Growing into adulthood a whole industry grew with me, from the novelties of color phone designs, pushbuttons, answering machines and then cordless phones, call waiting, and voicemail. Today the idea of being attached to the wall by a cord is, like, the dark ages! But, oh, the liberation I felt getting a long coiled cord that allowed me to move around the kitchen in my old farmhouse while talking on the phone. Once a month I’d climb a stool and dangle the handset to unkink the massive tangle of knots in the wandering cord.
By extension, those 70 years means I’ve lived with Ma Bell, NYNEX, Verizon, Fairpoint, then Consolidated Communications. Looking back, my landline has been both a timeline and vital conveyor of my life. It’s heard me hustle for writing work, discuss assignments, and wonder (all too often) where promised payments were. It was how I checked on my daughter in high school and at UVM and now all over the West. It was essential to renovating my 1830s farmhouse, arranging for carpenters and plumbers and sheetrockers and roofers and backhoe operators and concrete contractors and all kinds of repair and fix-it people. Also people who can tell me how to install or fix it myself (the Kubota, the Husqvarna), and how to fix things after I tried to fix it and screwed up.

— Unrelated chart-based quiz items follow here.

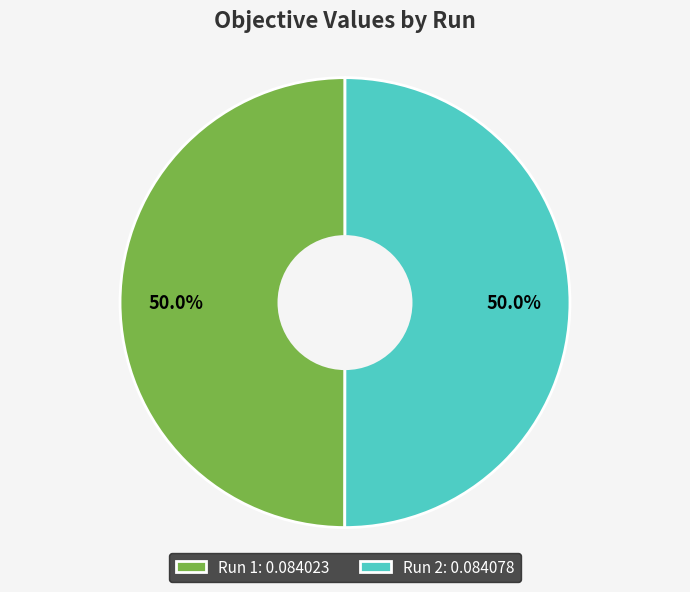

Do Run 1: 0.084023 and Run 2: 0.084078 together represent more than half of the pie?

Yes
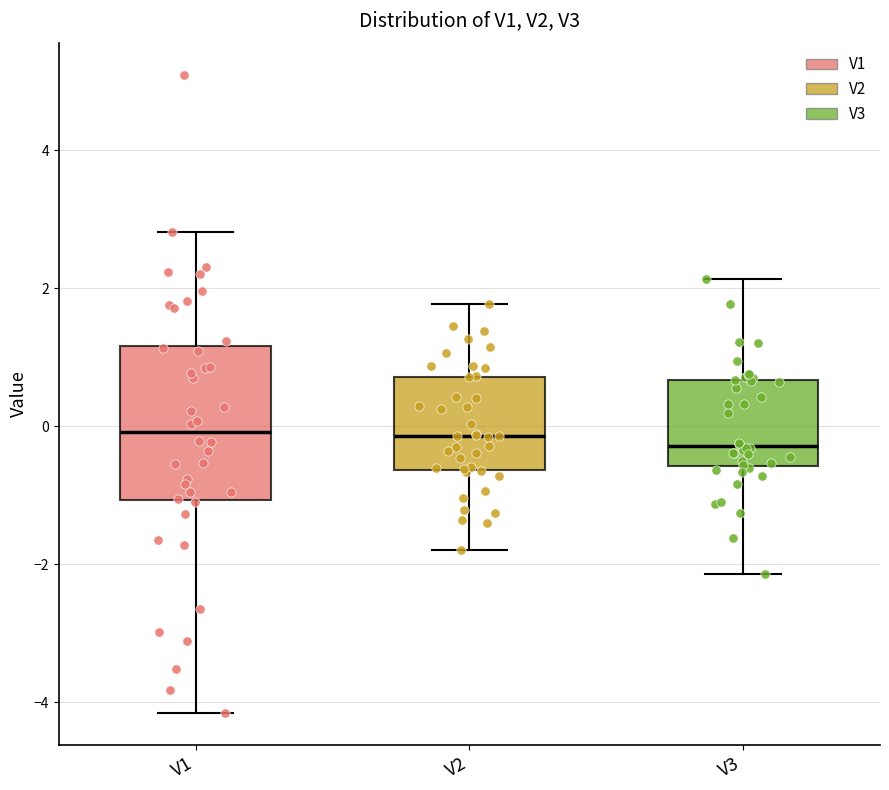

Where is the lower edge of the box for V1 on the y-axis? The values are not printed on the chart, so give them approximately, as read against the axis.

-1.0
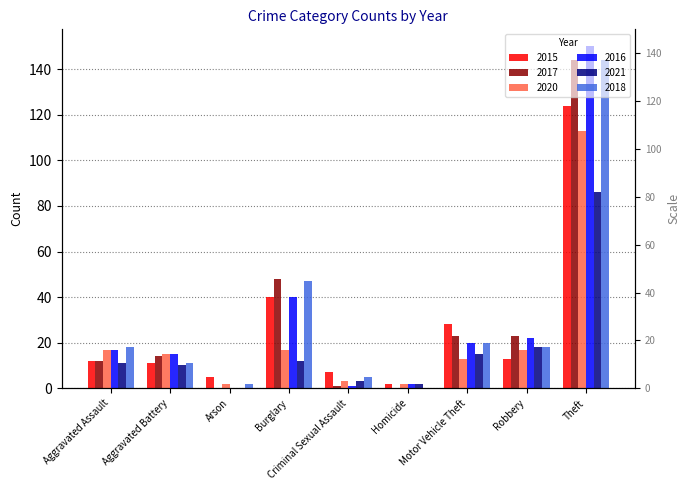

What is the difference between the highest and lowest values at Arson?

5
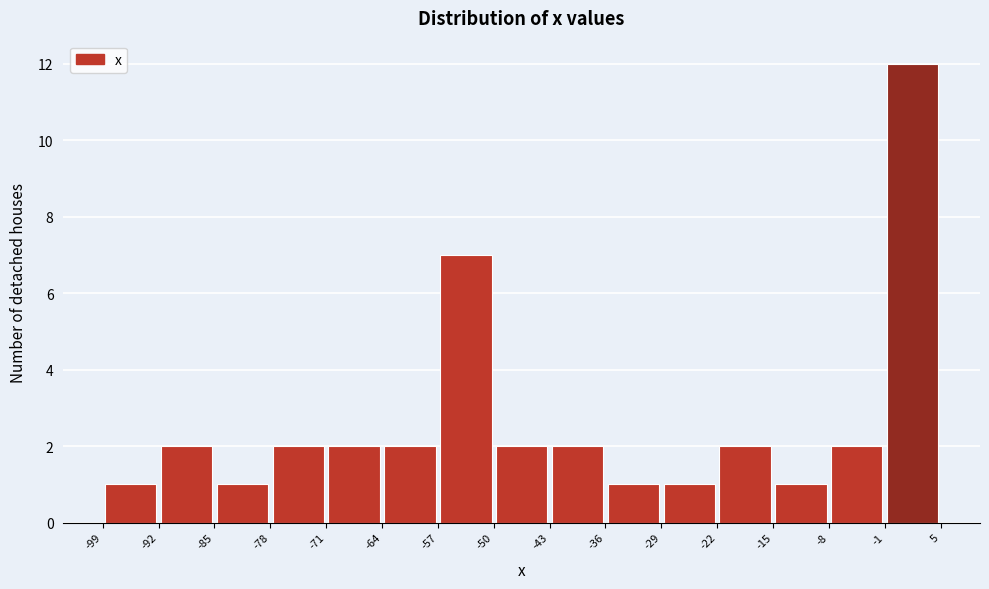

What is the height of the bar covering -71 to -64 on the x-axis? The values are not printed on the chart, so give them approximately, as read against the axis.

2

My landline has checked up on my bank accounts and the no-accounts, why the carpenter and plumber never showed up or when, if ever, they will, and when gravel, or trusses, or windows might arrive. It has checked up on friends’ health and had mine checked up on, arranged rendezvous and soirees and assignations, and blown things up and calmed them down and heard apologies (all three in one call? Possibly).
It has learned good things and bad things, spread news and rumors and encouragement, and offered tips and definite don’t do’s and maybe do’s and “you did what!!?s.” I’ve certainly gotten and listened to love advice and returned the same, made holiday and dinner invites and birthday and party calls and power’s out calls. I’ve found out folks had died, dogs and cats had died, horses had died (or were loose), people were rushed to the hospital, and made it back from the hospital. My phone has informed me of endless gossip, who’s doin’ what with whom, and afforded endless over-speculations on marriages and breakups and divorces.
Let’s just say 802-223-5801 has heard A LOT. Asking Siri, well, it’s a whole different phone game. With email and texting, actually calling someone seems so … old-fashioned? Just post on Instagram or TikTok instead!
So bye bye, landline. It’s over. My collection of formerly indispensable gadgets has gained new obsolete tech artifacts. Goodbye Uniden 5.8GHz. Goodbye VTech. Hello CVSWMD Recycling Center. Adios 5801: You had a good run, and some fine digits while it lasted.